Collected data:
*** Block opens ***

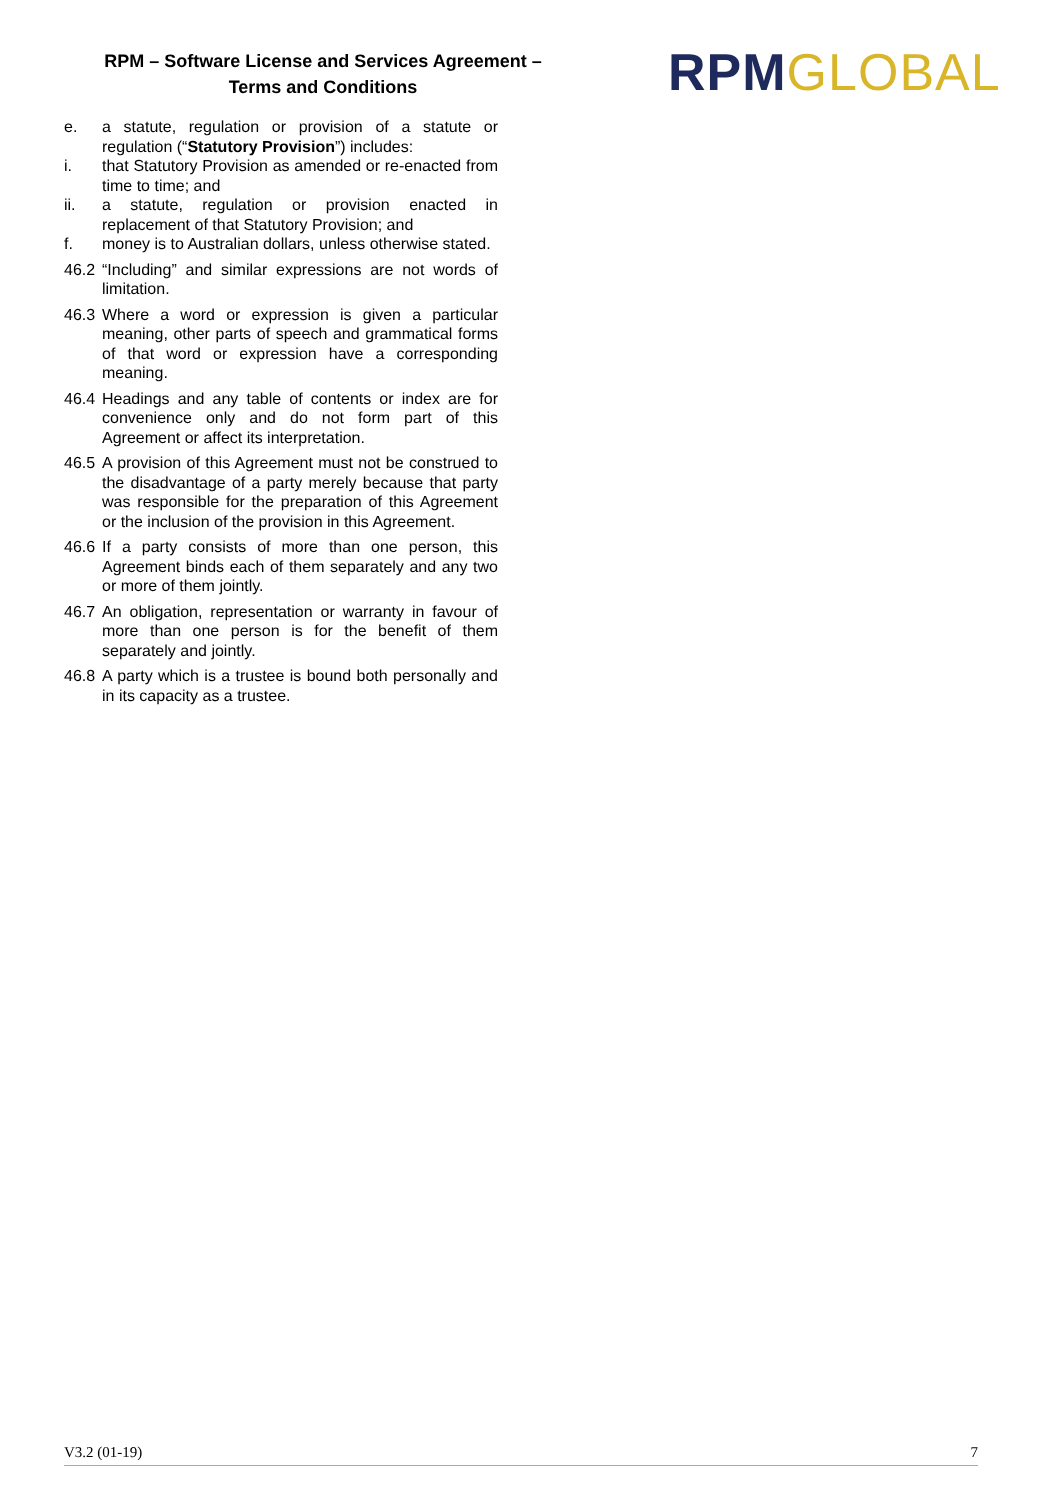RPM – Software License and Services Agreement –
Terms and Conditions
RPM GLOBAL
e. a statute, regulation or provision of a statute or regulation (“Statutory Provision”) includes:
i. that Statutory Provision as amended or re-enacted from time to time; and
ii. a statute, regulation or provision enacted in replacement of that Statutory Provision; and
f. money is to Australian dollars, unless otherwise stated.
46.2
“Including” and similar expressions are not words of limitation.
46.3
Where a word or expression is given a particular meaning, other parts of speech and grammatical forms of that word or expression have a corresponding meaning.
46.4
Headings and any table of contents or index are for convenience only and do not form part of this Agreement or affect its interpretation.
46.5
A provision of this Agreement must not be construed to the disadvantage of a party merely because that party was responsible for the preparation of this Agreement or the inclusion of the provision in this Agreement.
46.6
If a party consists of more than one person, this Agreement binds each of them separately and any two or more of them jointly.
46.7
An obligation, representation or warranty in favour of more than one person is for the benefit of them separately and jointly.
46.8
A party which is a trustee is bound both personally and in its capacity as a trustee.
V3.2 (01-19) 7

*** Block closes ***
*** Block opens ***

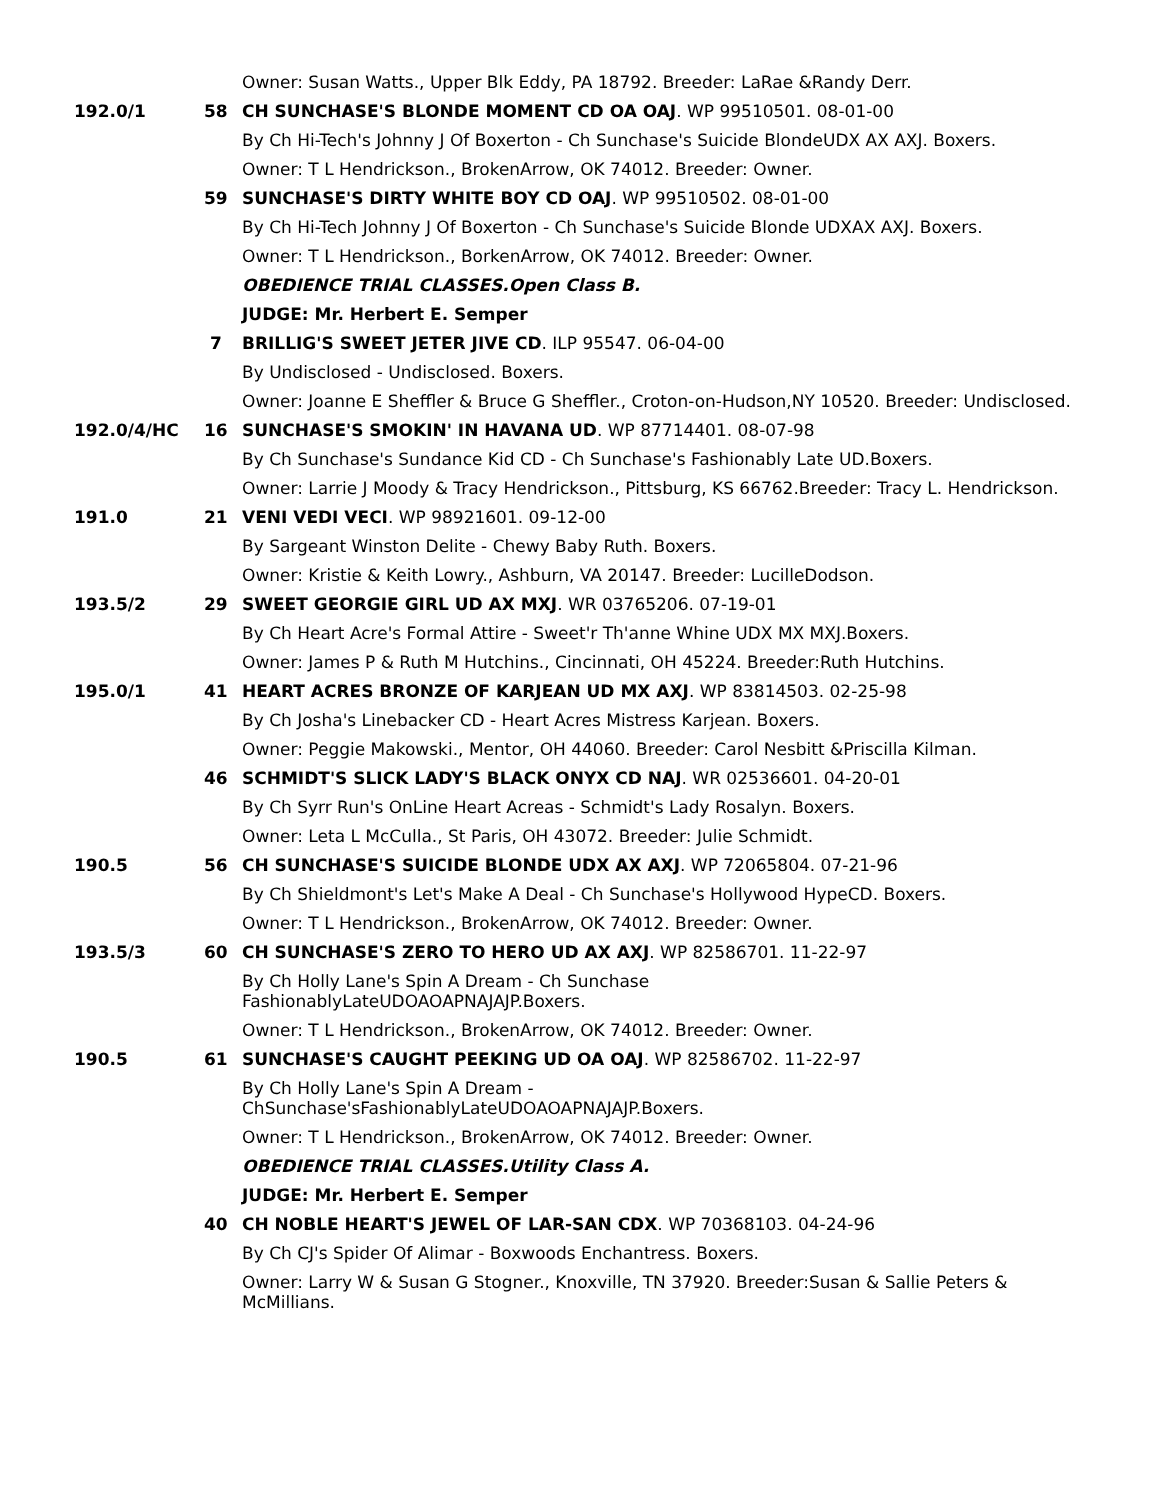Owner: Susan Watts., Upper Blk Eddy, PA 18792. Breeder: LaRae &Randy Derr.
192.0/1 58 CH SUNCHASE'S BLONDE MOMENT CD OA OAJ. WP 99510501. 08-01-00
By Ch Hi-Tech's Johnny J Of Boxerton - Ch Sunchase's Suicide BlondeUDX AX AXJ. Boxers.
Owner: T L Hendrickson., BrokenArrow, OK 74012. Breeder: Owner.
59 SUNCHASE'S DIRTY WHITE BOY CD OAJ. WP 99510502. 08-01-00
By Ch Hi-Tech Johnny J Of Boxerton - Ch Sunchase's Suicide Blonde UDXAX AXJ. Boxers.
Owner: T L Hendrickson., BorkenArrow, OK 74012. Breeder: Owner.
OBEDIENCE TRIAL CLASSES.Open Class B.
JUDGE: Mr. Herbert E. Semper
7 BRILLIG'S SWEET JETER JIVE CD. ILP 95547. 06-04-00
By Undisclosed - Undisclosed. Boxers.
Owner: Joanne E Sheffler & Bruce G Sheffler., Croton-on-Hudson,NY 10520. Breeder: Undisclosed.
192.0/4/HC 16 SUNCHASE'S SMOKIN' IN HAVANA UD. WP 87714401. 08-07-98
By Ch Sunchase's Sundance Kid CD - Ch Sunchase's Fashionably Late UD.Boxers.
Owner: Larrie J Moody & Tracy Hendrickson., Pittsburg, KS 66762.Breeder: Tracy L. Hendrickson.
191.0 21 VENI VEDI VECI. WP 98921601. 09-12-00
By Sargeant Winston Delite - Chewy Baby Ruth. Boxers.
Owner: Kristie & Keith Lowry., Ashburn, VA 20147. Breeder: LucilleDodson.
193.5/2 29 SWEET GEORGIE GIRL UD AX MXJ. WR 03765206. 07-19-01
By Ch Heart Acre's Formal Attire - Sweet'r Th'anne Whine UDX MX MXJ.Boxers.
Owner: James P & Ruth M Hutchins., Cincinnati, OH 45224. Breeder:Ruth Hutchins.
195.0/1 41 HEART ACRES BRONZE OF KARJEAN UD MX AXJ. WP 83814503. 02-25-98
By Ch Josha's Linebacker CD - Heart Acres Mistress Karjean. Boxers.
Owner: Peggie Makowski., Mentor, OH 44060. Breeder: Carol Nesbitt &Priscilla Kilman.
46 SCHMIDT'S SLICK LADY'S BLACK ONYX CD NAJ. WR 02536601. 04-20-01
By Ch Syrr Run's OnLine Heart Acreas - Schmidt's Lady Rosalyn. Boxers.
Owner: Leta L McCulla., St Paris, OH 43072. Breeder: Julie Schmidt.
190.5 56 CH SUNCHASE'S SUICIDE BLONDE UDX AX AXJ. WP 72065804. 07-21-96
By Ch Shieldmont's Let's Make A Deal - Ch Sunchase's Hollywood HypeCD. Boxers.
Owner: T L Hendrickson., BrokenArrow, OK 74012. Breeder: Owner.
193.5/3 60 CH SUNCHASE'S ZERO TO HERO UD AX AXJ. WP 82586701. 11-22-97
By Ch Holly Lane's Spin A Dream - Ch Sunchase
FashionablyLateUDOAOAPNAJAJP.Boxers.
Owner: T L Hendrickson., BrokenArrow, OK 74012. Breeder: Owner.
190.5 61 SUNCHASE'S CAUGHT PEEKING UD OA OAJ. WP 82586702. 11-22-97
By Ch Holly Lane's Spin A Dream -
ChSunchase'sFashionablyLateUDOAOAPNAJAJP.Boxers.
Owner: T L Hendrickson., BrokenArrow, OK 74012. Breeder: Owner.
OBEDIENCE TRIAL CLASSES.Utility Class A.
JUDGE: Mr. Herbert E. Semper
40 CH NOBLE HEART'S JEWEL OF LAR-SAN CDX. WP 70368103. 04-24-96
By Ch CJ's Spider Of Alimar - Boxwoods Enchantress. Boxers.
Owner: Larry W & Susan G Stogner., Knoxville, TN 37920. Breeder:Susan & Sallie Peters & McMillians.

*** Block closes ***

- **Your goal**: Scan the preceding records line by line, and state how many lines contain "Ruth". Nothing else belongs in the answer.

- **Completed exercise**: 2